THE juiciest press story of the year was broken by The New York Times, which discovered that three of the Murdoch children are suing their father, Rupert, and their brother, Lachlan, in a Nevada court because Rupert wants to vary the terms of his will. To quote the paper: “Mr Murdoch, 93, set the drama in motion late last year, when he made a surprise move to change the terms of the Murdochs’ irrevocable family trust to ensure that his eldest son and chosen successor, Lachlan, would remain in charge of his vast collection of television networks and newspapers.
“The trust currently hands control of the family business to the four oldest children when Mr. Murdoch dies. But he is arguing in court that only by empowering Lachlan to run the company without interference from his more politically moderate siblings can he preserve its conservative editorial bent, and thus protect its commercial value for all his heirs.”
Our natural, liberal instinct is to suppose that this is motivated by politics, and that the money is a smokescreen.

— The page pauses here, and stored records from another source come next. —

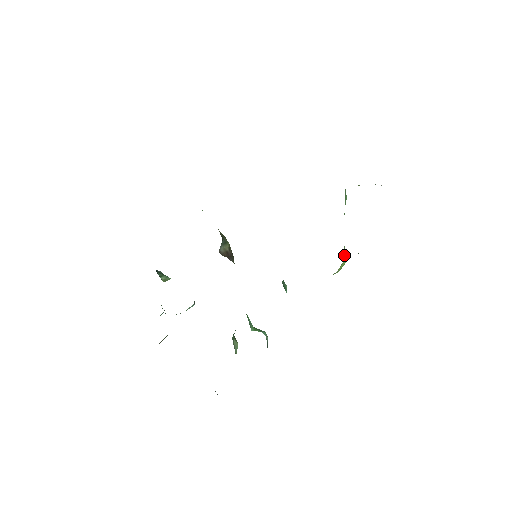
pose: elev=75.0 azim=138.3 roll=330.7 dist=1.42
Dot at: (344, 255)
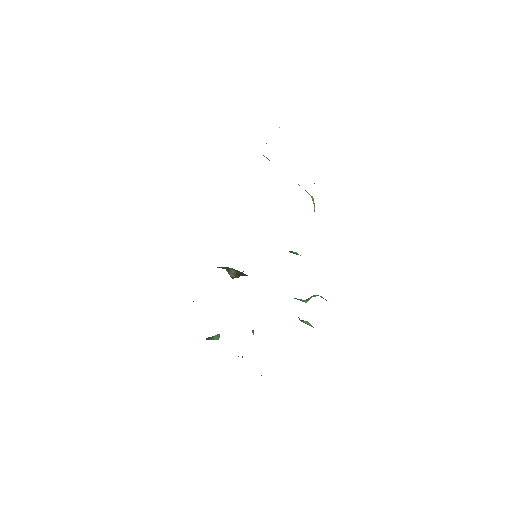
Dot at: occluded
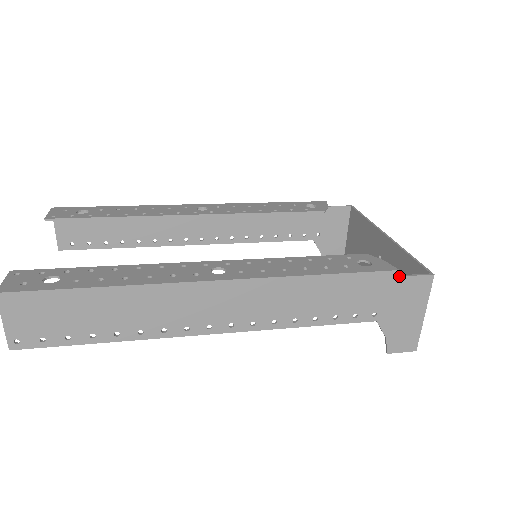
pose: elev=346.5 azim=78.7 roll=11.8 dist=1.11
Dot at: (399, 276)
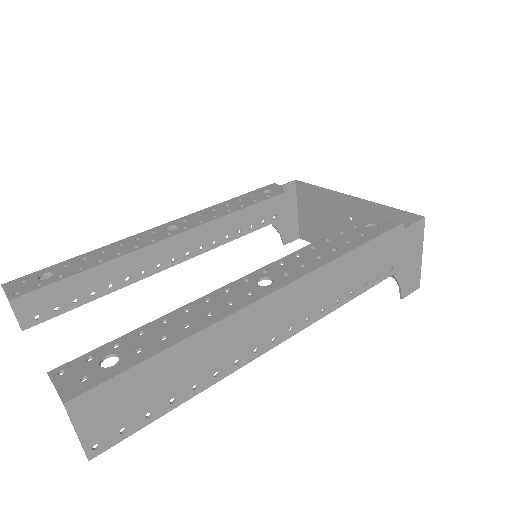
Dot at: (404, 228)
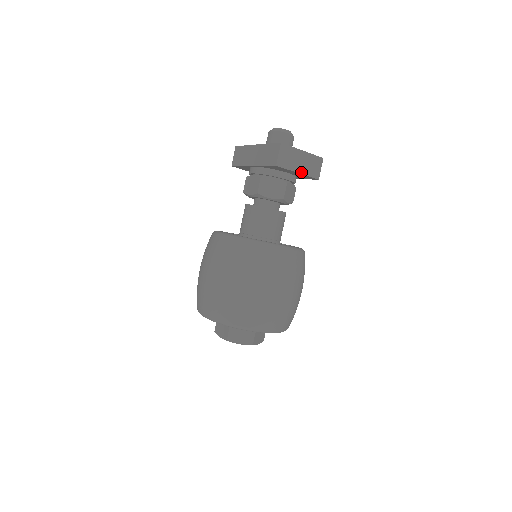
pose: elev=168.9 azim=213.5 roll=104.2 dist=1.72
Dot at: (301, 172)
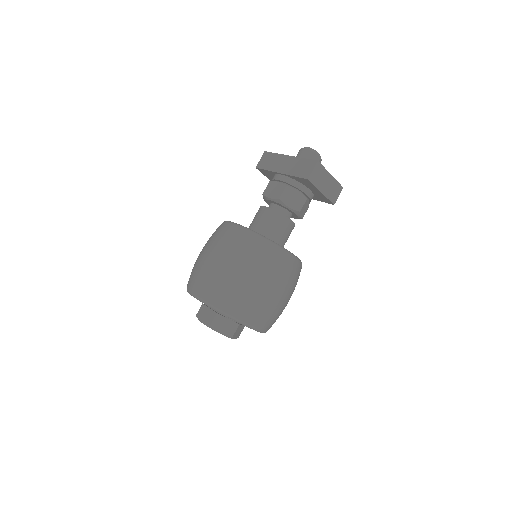
Dot at: (324, 193)
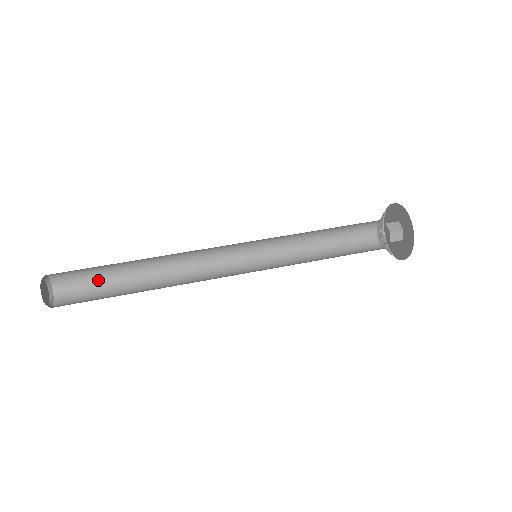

I’m not so sure. There is a glorious scene in Succession (no relation) in which the patriarch rounds on his mildly left-wing daughter and shouts that she knows nothing about the working class. He knows them, because he’s been selling them what they want all his life. A version of Fox News that did not sell comforting, coherent, and broadly plausible lies would certainly not be watched for its breaking news.
SO, WHAT is it that the working class wants and Murdoch supplies? One chilling answer comes from Prospect magazine, in which Alan Rusbridger interviewed a pub landlord who was once “Mucky” Paul McMullan, who worked alongside Rebekah Brooks in the features department of The News of the World.
“In the 90s we were brutal and horrible to people — we destroyed them, you know, we turned everybody over,” McMullan says. “We’d offer people huge amounts of money, get their life stories and then not pay them — just told them to fuck off.”
He tells the story of an actress — the daughter of a more famous actor — who had been fingered as a heroin addict by one of the paper’s paid informants in the police force.
“Yeah, I really went too far — she was begging because she had a heroin addiction. And that was enough, but I had to offer 50 quid for a shag. No, I think I changed it to 20 quid and she accepted that — got all this on tape.
“So not only do I expose her as a beggar and a heroin addict, I now expose her as a bloody prostitute, which she wasn’t, you know.
“She was found hanging a few years later in Ibiza. She hanged herself, committed suicide. And I thought, you know, I went too far on that one.”
If nothing else, the story shows how the tabloids once did what X is now blamed for doing: they took up the wisps of millions of readers’ idle curiosity and braided them into a whip, which delivered the enjoyable public floggings we’d none of us want as individuals.
ANTHONY LANE, in The New Yorker, had a wonderful piece from the Republican National Convention: “In one minor respect, the resurrection of Trump diverged from Holy Scripture. Whereas Jesus spoke to Mary Magdalene outside the empty tomb, Trump spoke to Bret Baier, of Fox News, on the phone.” You couldn’t get that into an English paper, because none could assume that its readers would catch the allusion.
But the most illuminating Trump coverage came from The Atlantic, which had analysed all the prayers said at the start of Trump rallies in this campaign: “The premise of all of these prayers is that America’s covenant can be re-established, and its special place in God’s kingdom restored, if the nation repents and turns back to him. . . These ideas have long percolated on the religious right. What’s new is how many Christians now seem convinced that God has anointed a specific leader who, like those prophets of old, is prepared to defeat the forces of evil and redeem the country. And that leader is running for president.
“With Trump’s goodness presumed, the criminal charges against him are cast not as evidence of potential wrongdoing but as a sign of victimhood. . .
“At a February campaign event in North Charleston, South Carolina, Mark Burns, a televangelist in a three-piece suit, squeezed his eyes shut and lifted his right hand toward heaven. ‘Let us pray, because we’re fighting a demonic force,’ he shouted. ‘We’re fighting the real enemy that comes from the gates of hell, led by one of its leaders called Joe Biden and Kamala Harris.’”
OF THE final, formal, Evangelical schism in the Church of England, there has not been a peep in the national press.